Türkiye’nin otomotivde yetkin oyuncuların da desteğiyle “lider” ülkelerden biri olma potansiyeline sahip olduğunu belirten Dudaroğlu, bu potansiyelin yüksek katma değerli teknolojik ürünler üretmeye yönlendirilmesi gerektiğinin altını çiziyor. Dudaroğlu, “Motor ve motor parçaları, güç aktarma organları, elektrik-elektronik parçalar, gömülü yazılım ve aktif-pasif güvenlik parçaları gibi ürün gruplarında yetkinliğimizi geliştirmeliyiz. Otomotiv sektörümüz gücünü iç pazarından almaktadır. Sektörün büyümesine devam edebilmesi için küresel pazarlardan alınan payın artırılması ile birlikte iç pazarımızın da potansiyelinin daha iyi kullanılabilmesi gerekmektedir. Pazarın talep yapısını olumsuz yönde etkileyen istikrarsız vergi değişiklikleri sektör için talebi daraltan olumsuz bir gelişmedir. İç pazardaki büyümeden ithalat yerine yerli üretimin faydalanabilmesini sağlamak için yerli araç kullanımının desteklendiği bir hükümet ve yerel yönetim politikasının uygulanması gerekmektedir. Baskı altında tutulan bir iç pazara, yeni yabancı yatırımların gelmesini bekleyemeyiz” diyor.
24 ÜLKEDE 50’DEN FAZLA YATIRIM
TAYSAD olarak temsil ettikleri 345 tedarik sanayi firması ile birlikte, yaklaşık 22 milyar dolar ciro, 8 milyar dolar doğrudan ihracat ve 140 binin üzerinde istihdam ile ülke ekonomisine değer kattıklarının altını çizen Dr.
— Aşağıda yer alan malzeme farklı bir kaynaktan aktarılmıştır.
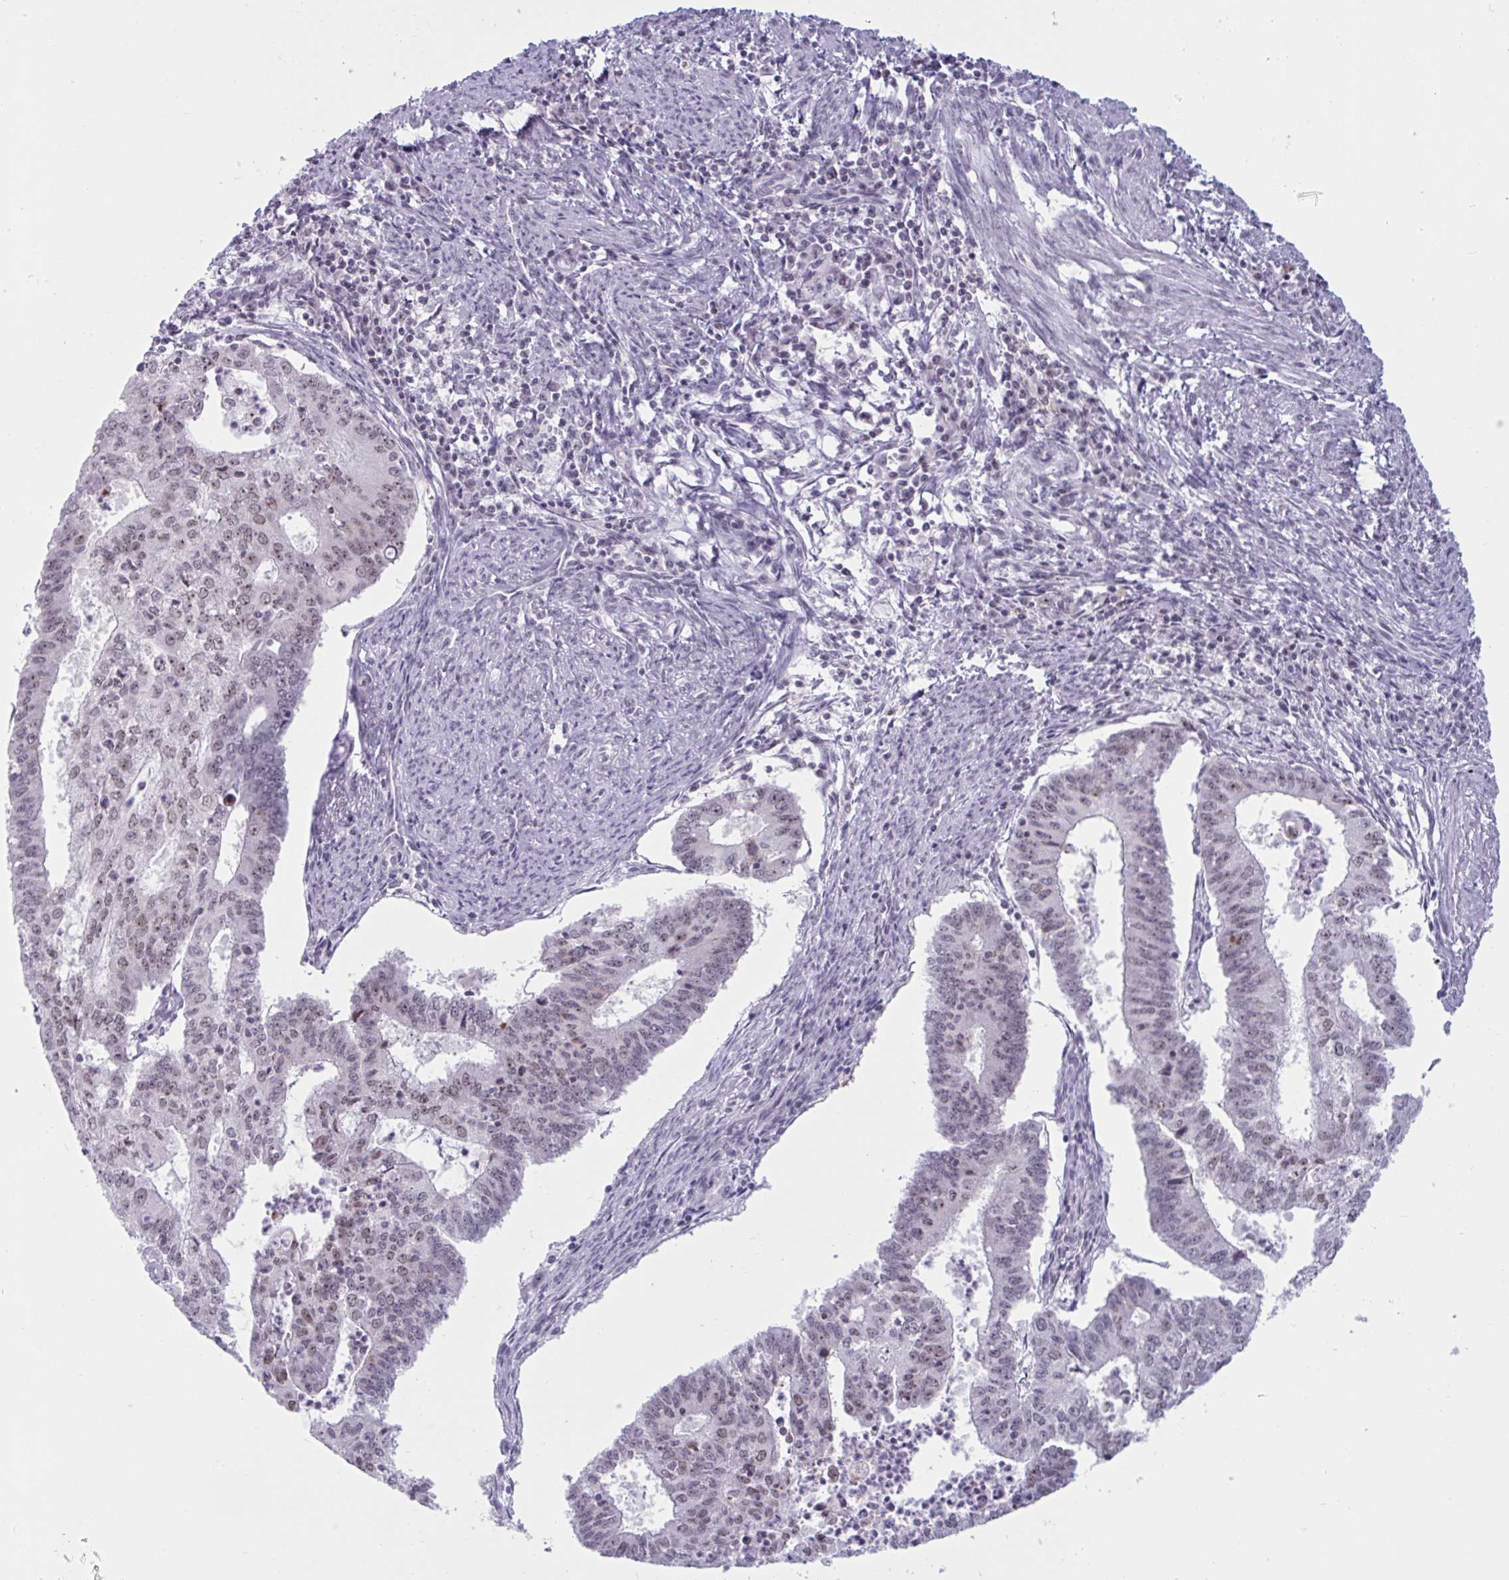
{"staining": {"intensity": "weak", "quantity": ">75%", "location": "nuclear"}, "tissue": "endometrial cancer", "cell_type": "Tumor cells", "image_type": "cancer", "snomed": [{"axis": "morphology", "description": "Adenocarcinoma, NOS"}, {"axis": "topography", "description": "Endometrium"}], "caption": "Adenocarcinoma (endometrial) stained for a protein (brown) demonstrates weak nuclear positive staining in approximately >75% of tumor cells.", "gene": "TGM6", "patient": {"sex": "female", "age": 61}}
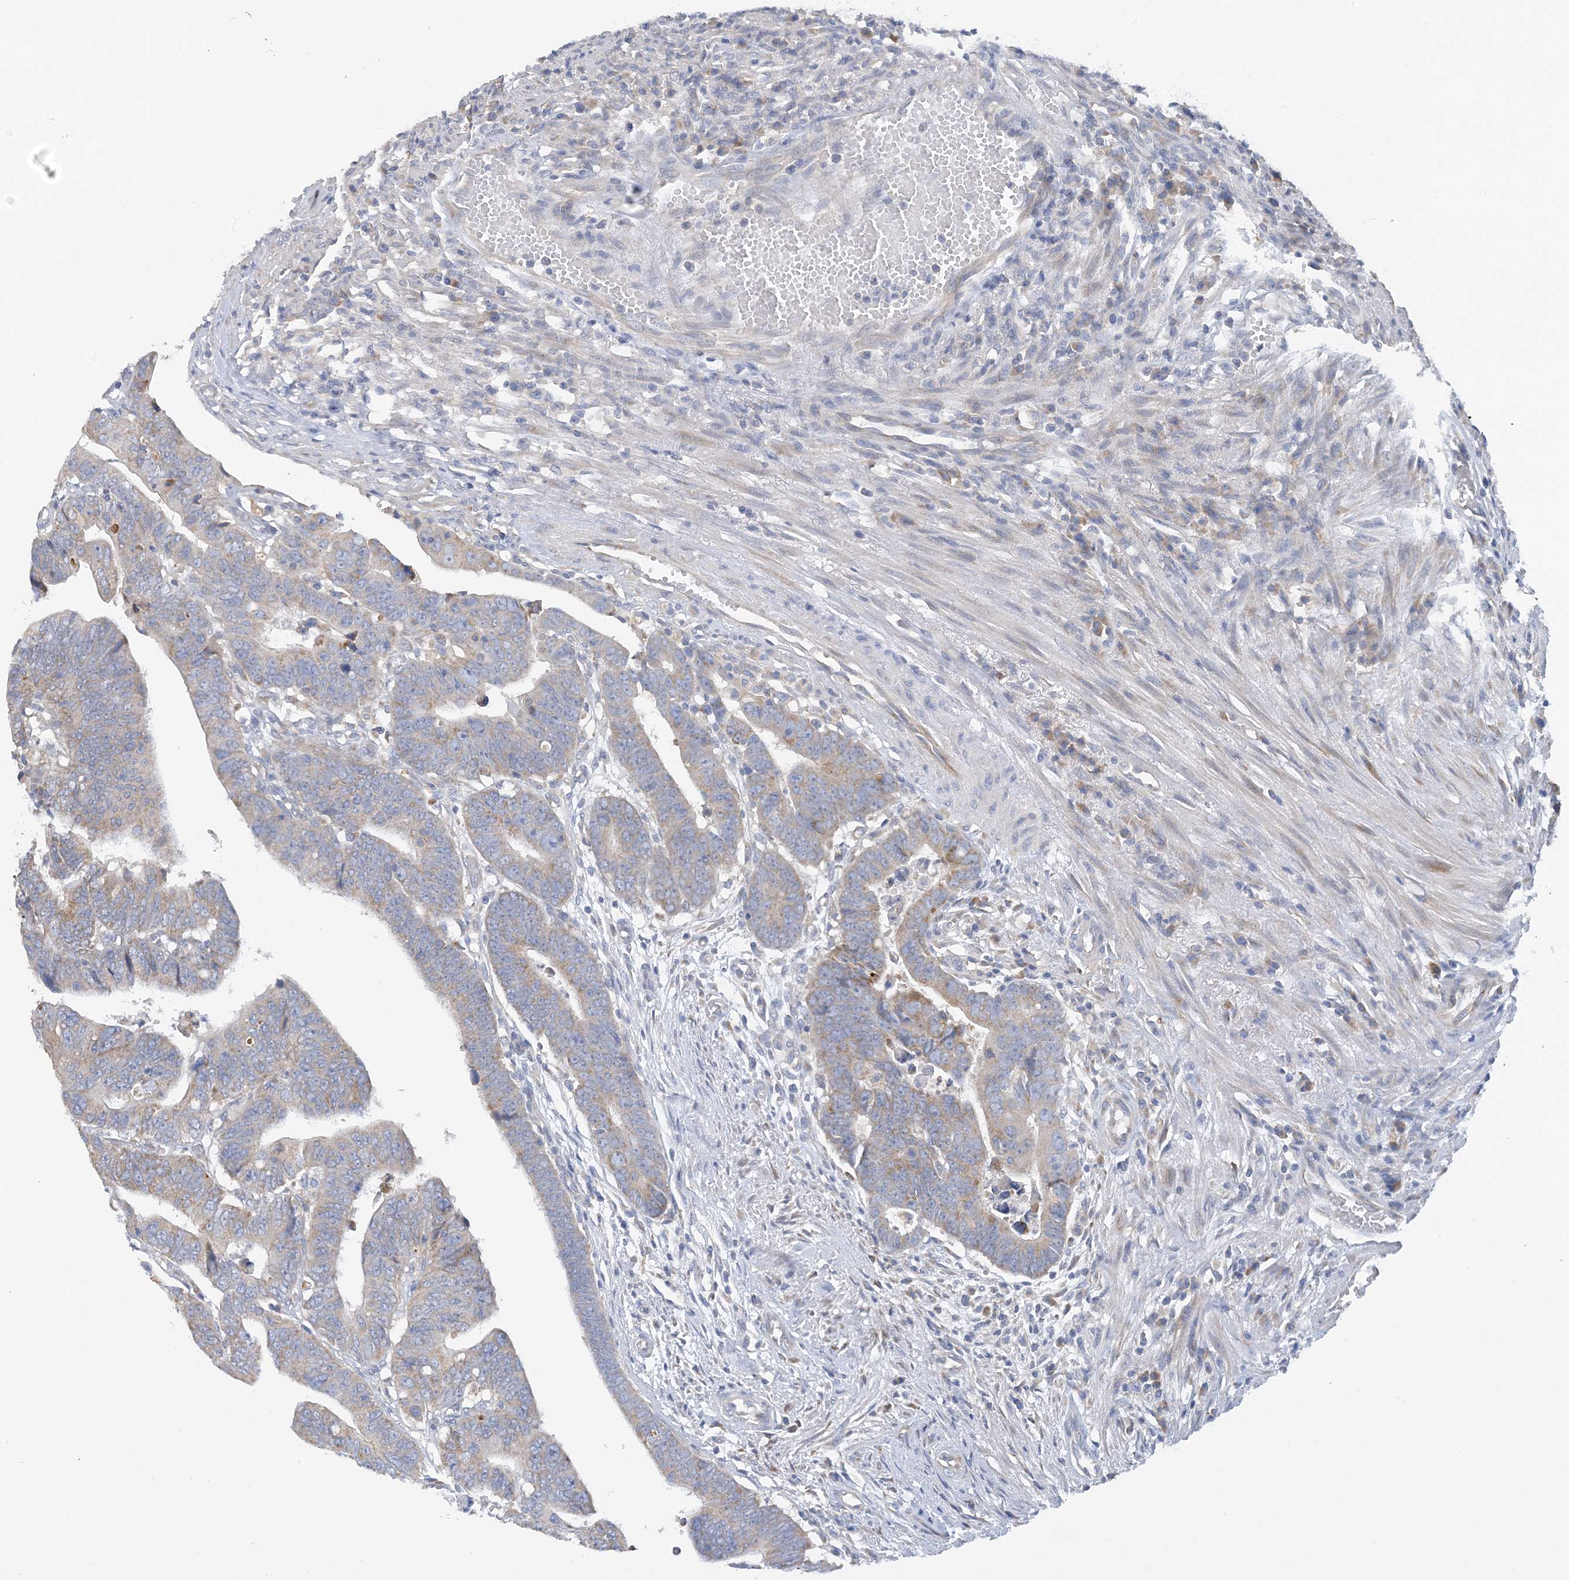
{"staining": {"intensity": "weak", "quantity": "25%-75%", "location": "cytoplasmic/membranous"}, "tissue": "colorectal cancer", "cell_type": "Tumor cells", "image_type": "cancer", "snomed": [{"axis": "morphology", "description": "Adenocarcinoma, NOS"}, {"axis": "topography", "description": "Rectum"}], "caption": "Colorectal adenocarcinoma stained with immunohistochemistry shows weak cytoplasmic/membranous expression in approximately 25%-75% of tumor cells.", "gene": "ZCCHC18", "patient": {"sex": "female", "age": 65}}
Mehmet Dudaroğlu, şunları aktarıyor: “Dernek olarak faaliyetlerimizi ‘Güçlü Sanayi Güçlü Marka’ sloganımız altında belirlenen hedefler doğrultusunda planlıyoruz. Bu kapsamda, sektörümüzün marka değerini artırmaya yönelik çalışmalara odaklanıyoruz. Bunun için öncelikle hükümetimiz ile Otomotiv Sanayi Strateji Belgesi, 2023 İhracat Vizyonu, Yatırım Teşvikleri ve Ar-Ge Destekleri kapsamında ortak oluşturduğumuz çalışma grupları ile iyileştirme önerilerimizi, sanayimizin gelişimi için yapılması gerekenleri düzenli olarak hükümet temsilcilerimiz ile paylaşıyoruz. Otomotiv sanayimizin devlet nezdinde temsilinin yanı sıra, üyelerimiz, yurtiçi ve yurtdışındaki ana sanayi firmalarımız ve değer zincirindeki tüm paydaşlarımız ile ilişkilerimizi güçlendirmeye yönelik çalışmalarımız oluyor. Derneğimizin bu alandaki en önemli çalışmaları arasında tedarik sanayi firmaları için organize ettiğimiz eğitim programlarını, ulusal ve uluslararası konferanslarımızı, kıyaslama projemizi, ortak satınalma faaliyetlerimizi, fuar organizasyonlarımızı, yurtiçi ve yurtdışı OEM firmaları ile ortak düzenlediğimiz tedarikçi günleri gibi etkinliklerimizi sayabiliriz. Öte yandan son yıllarda özellikle uluslararası rekabetçiliğin geliştirilmesi kapsamında Ekonomi Bakanlığımızın desteği ile hayata geçirdiğimiz ve örnek teşkil edecek projeler yürütüyoruz. Bu projelerimizde üyelerimizin orta ve uzun vadeli hedeflerini belirleyip, performans yönetim sistemlerini kurgulamalarını sağlayarak, işletme performanslarını artıracak ve ihraç pazarlarını geliştirecek çalışmalar gerçekleştiriyoruz. Ülkemizde son yıllarda yerli otomobil üretimi konuşulurken, tedarik sanayi firmalarımız dünya çapındaki başarılı yatırımlarını da aralıksız sürdürmektedir. Birçoğu TAYSAD üyesi olan Türk tedarikçileri tarafından ABD, Meksika, Brezilya, Almanya, Fransa, İspanya, İngiltere, İtalya, Romanya, Slovakya, Macaristan, Bulgaristan, Hindistan, Rusya, Ukrayna, Tataristan, Çin ve Güney Kore’de kurulan üretim tesislerinin sayısı süratle artmaktadır. Bugün itibariyle 22 üyemizin 24 ülkede 50’den fazla yatırımı bulunmaktadır. Öte yandan üyelerimiz, Alman ve Çinli otomotiv tedarik firmalarını da satın alarak gücünü pekiştirmektedir.”